COLTER, Alex James, Geological Sciences, University of Idaho, Moscow, ID 83844-3022 and FAIRLEY, Jerry P., Geological Sciences, Univ of Idaho, Moscow, ID 83844-3022,

Geothermal energy can be exploited for a number of beneficial uses, including heating, recreation, and power generation. For earth and planetary scientists, the associations between geothermal fluids and the faults, fissures, or cracks along which they migrate, provide a means to investigate a variety of geologic and biologic phenomena using the relatively young discipline of remote sensing. This opportunity to study the earth’s natural processes is not limited to the terrestrial environment, but may be applied as well to the study of celestial bodies, such as Mars or Europa. Using remote sensing technology, researchers have a relatively efficient way to scan large portions of planetary surfaces, identify geologic structures associated with geothermal areas, and measure their physical characteristics, such as temperature and chemical composition. Unfortunately, low cost images available from orbiting satellites are of inadequate spatial and spectral resolutions for many research tasks, and costs increase dramatically for higher resolution images. As a result, there is a need to synthesize existing research on geothermal exploration with remote sensing, to create a framework within which researchers can make informed decisions regarding the costs and benefits of using remote sensing technologies in their research.
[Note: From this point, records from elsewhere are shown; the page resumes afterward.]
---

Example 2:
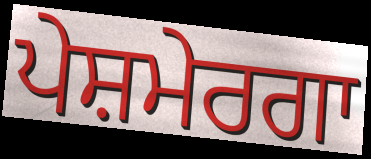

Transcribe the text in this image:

ਪੇਸ਼ਮੇਰਗਾ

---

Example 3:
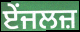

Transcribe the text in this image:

ਏਂਜਲਜ਼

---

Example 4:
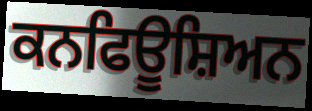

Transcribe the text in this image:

ਕਨਫਿਊਸ਼ਿਅਨ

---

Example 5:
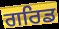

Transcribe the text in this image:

ਗਰਿਡ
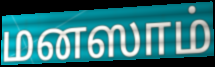
மனஸாம்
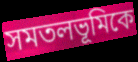
সমতলভূমিকে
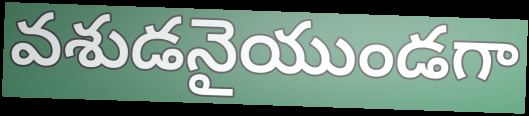
వశుడనైయుండగా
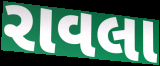
રાવલા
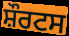
ਸ਼ੌਰਟਸ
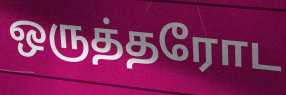
ஒருத்தரோட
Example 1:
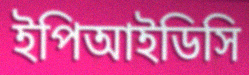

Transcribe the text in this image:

ইপিআইডিসি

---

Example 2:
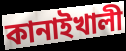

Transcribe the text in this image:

কানাইখালী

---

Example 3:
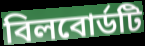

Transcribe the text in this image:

বিলবোর্ডটি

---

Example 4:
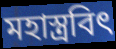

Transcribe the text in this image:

মহাস্ত্রবিৎ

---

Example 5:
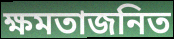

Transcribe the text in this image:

ক্ষমতাজনিত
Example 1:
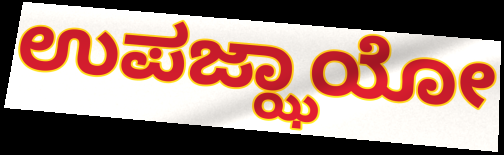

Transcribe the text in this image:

ಉಪಜ್ಝಾಯೋ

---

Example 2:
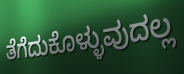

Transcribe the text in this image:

ತೆಗೆದುಕೊಳ್ಳುವುದಲ್ಲ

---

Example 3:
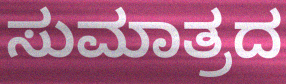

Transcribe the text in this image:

ಸುಮಾತ್ರದ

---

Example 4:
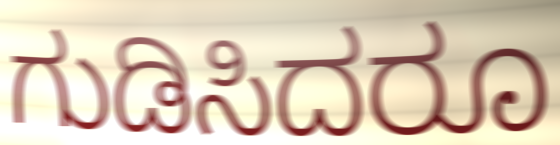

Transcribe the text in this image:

ಗುಡಿಸಿದರೂ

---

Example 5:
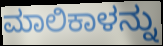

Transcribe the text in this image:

ಮಾಲಿಕಾಳನ್ನು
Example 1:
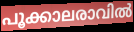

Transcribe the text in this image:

പൂക്കാലരാവിൽ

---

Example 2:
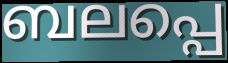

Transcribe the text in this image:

ബലപ്പെ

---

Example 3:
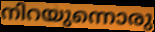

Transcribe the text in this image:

നിറയുന്നൊരു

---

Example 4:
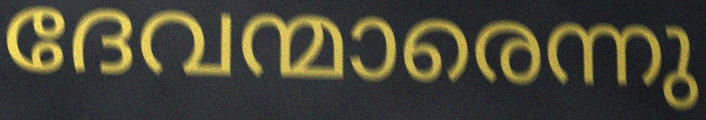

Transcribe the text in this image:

ദേവന്മാരെന്നു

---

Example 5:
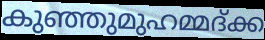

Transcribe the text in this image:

കുഞ്ഞുമുഹമ്മദ്ക്ക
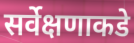
सर्वेक्षणाकडे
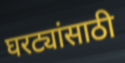
घरट्यांसाठी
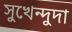
সুখেন্দুদা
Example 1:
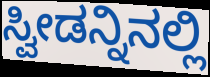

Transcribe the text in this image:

ಸ್ವೀಡನ್ನಿನಲ್ಲಿ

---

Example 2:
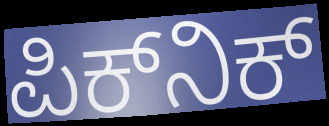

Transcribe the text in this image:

ಪಿಕ್‌ನಿಕ್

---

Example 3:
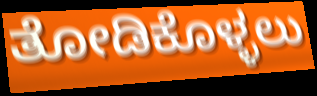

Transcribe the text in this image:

ತೋಡಿಕೊಳ್ಳಲು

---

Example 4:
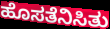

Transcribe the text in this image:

ಹೊಸತೆನಿಸಿತು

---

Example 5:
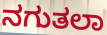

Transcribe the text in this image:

ನಗುತಲಾ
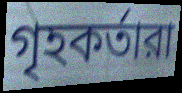
গৃহকর্তারা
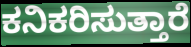
ಕನಿಕರಿಸುತ್ತಾರೆ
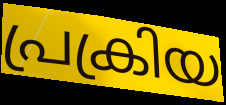
പ്രക്രിയ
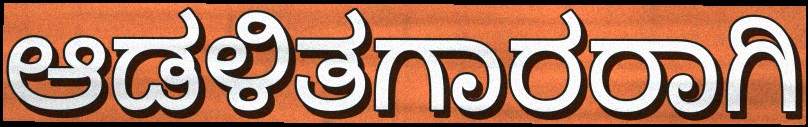
ಆಡಳಿತಗಾರರಾಗಿ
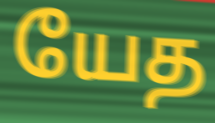
யேத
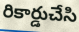
రికార్డుచేసి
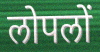
लोपलों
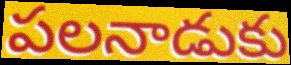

This investigation provides an overview of previous applications of remote sensing in the earth and planetary sciences, and a discussion of useful techniques and difficulties encountered; in addition, geostatistical simulations of a hydrothermal structure in southeast Oregon are used to examine the question of what is an adequate instrument resolution (spectral, spatial, radiometric, and temporal) for obtaining cost-effective images of geologic structures. The results of this study will provide researchers with a solid background for planning and executing future investigations using remote sensing technologies.